В преодолении жизненных трудностей, огорчений и преград я всегда чувствовал большую поддержку и помощь жены Лидии Алексеевны, с которой мы вступили в брачный союз еще тогда, когда я учился на втором курсе института. С ней я познакомил читателя как с врачом Глазачевой. Наша дочь Ольга — врач-терапевт, сын Сергей — инженер-электроник, внучата Марат, Лена и Витя — школьники. Они — наша радость и надежда.

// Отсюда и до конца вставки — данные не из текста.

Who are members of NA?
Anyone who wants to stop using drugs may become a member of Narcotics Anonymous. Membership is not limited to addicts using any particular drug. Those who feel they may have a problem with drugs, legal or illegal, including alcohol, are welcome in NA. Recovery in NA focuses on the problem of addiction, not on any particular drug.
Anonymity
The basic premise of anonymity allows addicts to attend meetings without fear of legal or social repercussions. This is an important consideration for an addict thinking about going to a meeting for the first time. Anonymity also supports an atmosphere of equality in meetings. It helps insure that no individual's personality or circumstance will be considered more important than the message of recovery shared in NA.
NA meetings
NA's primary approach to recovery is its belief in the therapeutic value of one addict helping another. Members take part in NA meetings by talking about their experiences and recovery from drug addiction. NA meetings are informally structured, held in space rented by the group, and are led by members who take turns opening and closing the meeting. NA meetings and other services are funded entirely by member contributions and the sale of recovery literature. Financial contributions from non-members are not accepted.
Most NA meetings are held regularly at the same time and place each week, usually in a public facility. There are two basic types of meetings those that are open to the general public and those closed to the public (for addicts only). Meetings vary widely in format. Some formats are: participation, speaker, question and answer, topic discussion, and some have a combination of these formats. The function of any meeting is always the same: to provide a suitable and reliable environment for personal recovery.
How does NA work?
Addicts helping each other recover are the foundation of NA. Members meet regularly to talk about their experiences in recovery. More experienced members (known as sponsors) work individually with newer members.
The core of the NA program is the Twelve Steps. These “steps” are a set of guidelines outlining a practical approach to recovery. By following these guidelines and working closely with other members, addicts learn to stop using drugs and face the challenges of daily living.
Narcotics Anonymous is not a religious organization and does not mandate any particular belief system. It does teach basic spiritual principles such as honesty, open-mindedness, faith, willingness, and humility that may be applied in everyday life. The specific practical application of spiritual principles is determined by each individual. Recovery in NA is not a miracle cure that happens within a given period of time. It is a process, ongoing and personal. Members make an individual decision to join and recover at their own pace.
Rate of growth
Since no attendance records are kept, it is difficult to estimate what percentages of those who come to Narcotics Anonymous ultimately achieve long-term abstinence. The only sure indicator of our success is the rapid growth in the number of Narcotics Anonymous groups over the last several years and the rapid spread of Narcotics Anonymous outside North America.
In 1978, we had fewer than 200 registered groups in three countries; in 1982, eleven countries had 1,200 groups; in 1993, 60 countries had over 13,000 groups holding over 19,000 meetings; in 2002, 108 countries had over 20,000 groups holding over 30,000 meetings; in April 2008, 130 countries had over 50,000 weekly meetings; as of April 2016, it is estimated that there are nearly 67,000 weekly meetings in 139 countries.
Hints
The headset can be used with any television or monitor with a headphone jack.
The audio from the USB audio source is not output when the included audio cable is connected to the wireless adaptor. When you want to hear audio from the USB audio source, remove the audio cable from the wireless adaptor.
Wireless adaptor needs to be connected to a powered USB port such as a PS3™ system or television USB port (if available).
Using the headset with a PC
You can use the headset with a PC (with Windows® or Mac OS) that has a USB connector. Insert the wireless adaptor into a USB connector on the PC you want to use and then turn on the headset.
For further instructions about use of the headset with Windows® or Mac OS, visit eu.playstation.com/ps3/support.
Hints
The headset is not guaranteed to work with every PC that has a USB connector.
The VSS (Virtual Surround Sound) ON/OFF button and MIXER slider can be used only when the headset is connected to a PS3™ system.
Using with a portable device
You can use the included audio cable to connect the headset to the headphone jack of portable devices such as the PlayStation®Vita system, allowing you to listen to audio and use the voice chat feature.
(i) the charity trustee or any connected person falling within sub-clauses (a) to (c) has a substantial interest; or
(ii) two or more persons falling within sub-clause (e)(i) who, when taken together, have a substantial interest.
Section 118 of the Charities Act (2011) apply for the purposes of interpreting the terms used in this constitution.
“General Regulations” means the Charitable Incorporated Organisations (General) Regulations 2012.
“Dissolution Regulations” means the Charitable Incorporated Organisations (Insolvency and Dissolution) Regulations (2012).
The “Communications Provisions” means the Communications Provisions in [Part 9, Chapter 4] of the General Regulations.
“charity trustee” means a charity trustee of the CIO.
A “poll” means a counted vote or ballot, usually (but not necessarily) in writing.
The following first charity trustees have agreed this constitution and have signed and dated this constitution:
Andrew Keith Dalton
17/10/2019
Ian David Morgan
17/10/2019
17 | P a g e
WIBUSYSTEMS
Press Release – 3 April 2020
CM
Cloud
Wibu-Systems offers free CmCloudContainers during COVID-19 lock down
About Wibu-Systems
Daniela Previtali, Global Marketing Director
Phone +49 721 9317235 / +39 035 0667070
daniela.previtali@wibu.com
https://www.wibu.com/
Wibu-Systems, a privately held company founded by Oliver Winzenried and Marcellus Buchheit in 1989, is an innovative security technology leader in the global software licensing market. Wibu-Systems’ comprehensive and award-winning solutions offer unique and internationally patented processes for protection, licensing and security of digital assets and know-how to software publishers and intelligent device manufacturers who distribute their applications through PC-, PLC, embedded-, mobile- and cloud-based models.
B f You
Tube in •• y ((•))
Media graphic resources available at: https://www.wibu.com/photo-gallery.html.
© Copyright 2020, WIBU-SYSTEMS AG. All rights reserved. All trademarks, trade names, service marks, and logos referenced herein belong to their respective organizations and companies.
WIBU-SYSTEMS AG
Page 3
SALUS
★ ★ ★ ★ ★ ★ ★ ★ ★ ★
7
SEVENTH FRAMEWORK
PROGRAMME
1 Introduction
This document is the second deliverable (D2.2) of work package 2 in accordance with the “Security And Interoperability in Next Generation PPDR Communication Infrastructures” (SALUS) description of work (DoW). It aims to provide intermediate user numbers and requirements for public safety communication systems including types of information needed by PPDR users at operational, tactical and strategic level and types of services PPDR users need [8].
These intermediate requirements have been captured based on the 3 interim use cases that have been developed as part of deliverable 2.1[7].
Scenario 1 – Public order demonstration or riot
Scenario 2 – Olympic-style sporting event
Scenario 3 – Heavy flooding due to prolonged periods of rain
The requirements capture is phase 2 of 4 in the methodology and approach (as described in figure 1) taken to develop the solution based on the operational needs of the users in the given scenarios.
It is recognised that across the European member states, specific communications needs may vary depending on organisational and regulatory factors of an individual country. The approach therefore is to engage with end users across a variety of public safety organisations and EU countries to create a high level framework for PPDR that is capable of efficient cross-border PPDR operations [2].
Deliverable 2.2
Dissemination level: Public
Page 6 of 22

Вместе с тем следует подчеркнуть, что всегда

 

 

- 246 -

особенно поднимало настроение чувство исполненного долга, когда удавалось опубликовать книги по своей специальности. Создание их в условиях большой текущей работы представляло собой довольно напряженный творческий марафон. Однако, слава Богу, продуктивность в работе еще сохранялась. Несколько лет тому назад, как бы осмысливая для себя итоги к своему 70-летию, я пришел к такому заключению в рифмованной форме:

Не бью отбой: пожалуй, рановато

Уж начинать итожить жизнь свою.

Я не был на войне, но был всегда солдатом,

И, одержимый клятвой Гиппократа,

Я и сейчас пока еще в строю.

Пока иду на язвы и наросты,

С бедой сражаясь много лет подряд,

И книга каждая — не только веха роста,

Но и направленный очередной снаряд.

Пусть легок он, не рушит с ходу стены,

Но он — частица общего огня,

Который сокрушает непременно.

Я этим горд. Вот исповедь моя.

Хотя, быть может, это сказано и слишком громко, но едва ли лишено доли истины. Я удовлетворен и тем, что в своих двух книгах воспоминаний успел представить мрачный, хотя и не вовсе безрадостный, период своей жизни и жизни народа в годы сталинских репрессий, тоталитарного режима. Именно в тех тяжких условиях мне, еще в юные годы, пришлось не только держать экзамен на выживание, но и добывать первые крупицы медицинских знаний, одновременно познавая благородство и гуманность своих учителей, в основном тоже находившихся в неволе. Мне кажется, что все это может представить определенный интерес для читателей, особенно для молодежи, ибо, как справедливо говорится, не зная прошлого, нельзя строить будущее.